## Page text
When it comes to aging with dignity and independence, the enduring dilemma of how people and society should pay for needed long-term care services often grabs the spotlight. But when money is not a primary focus, what are the most important elements to determine whether people are satisfied with the care they receive? The experts at LifePlans Inc., with support from The SCAN Foundation, recently examined satisfaction with care over time for people who needed daily help and were getting it through a long-term care insurance benefit. In this study, care ranged from limited assistance to round-the-clock support, and in a variety of locations including care at-home and in institutional settings. Since the study focused on those claiming their insurance benefit, cost of care and ability to pay were largely removed from the equation.
What did they learn? The bottom line is that people are most concerned about the skillset of the caregiver, trust matters a lot, and satisfaction varies based on the presence of other caregivers.
Generally, people connect satisfaction with the technical abilities of their caregiver. These are basic people skills, which include effective verbal and written communication, being observant and the ability to follow rules and protocol. These skills are critical to providing assistance with daily activities, such as taking medications, cooking, dressing and bathing. They are also tantamount to building a solid relationship between the caregiver and the individual needing support, another key element in maintaining high levels of satisfaction.

## Task set
**a)** List the daily activities that the long-term care satisfaction text gives as examples of where caregiver skills are critical.
**b)** Answer these questions about the long-term care satisfaction text:
(i) Which organization supported the LifePlans Inc. study?
(ii) Through what did the people in the study get their daily help?
(iii) Satisfaction varies based on the presence of what?
**c)** Repeat word for word the part of the long-term care satisfaction text starting with "When it comes" and going on through "from the equation.".
The records are separate material and are not part of the text above.

## Entries supplied
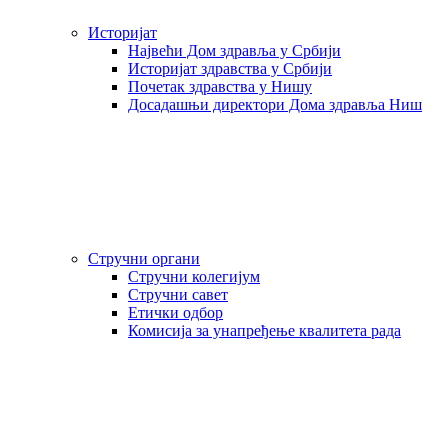
Историјат
Највећи Дом здравља у Србији
Историјат здравства у Србији
Почетак здравства у Нишу
Досадашњи директори Дома здравља Ниш
Стручни органи
Стручни колегијум
Стручни савет
Етички одбор
Комисија за унапређење квалитета рада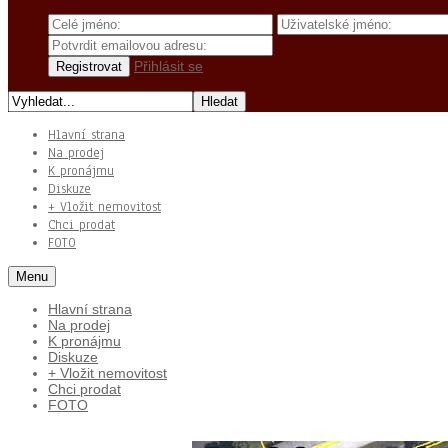
Přihlásit se
Hlavní strana
Na prodej
K pronájmu
Diskuze
+ Vložit nemovitost
Chci prodat
FOTO
Menu
Hlavní strana
Na prodej
K pronájmu
Diskuze
+ Vložit nemovitost
Chci prodat
FOTO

## Answers by item number
**a)** taking medications, cooking, dressing, bathing

**b)**
(i) The SCAN Foundation
(ii) A long-term care insurance benefit
(iii) Other caregivers

**c)**
When it comes to aging with dignity and independence, the enduring dilemma of how people and society should pay for needed long-term care services often grabs the spotlight. But when money is not a primary focus, what are the most important elements to determine whether people are satisfied with the care they receive? The experts at LifePlans Inc., with support from The SCAN Foundation, recently examined satisfaction with care over time for people who needed daily help and were getting it through a long-term care insurance benefit. In this study, care ranged from limited assistance to round-the-clock support, and in a variety of locations including care at-home and in institutional settings. Since the study focused on those claiming their insurance benefit, cost of care and ability to pay were largely removed from the equation.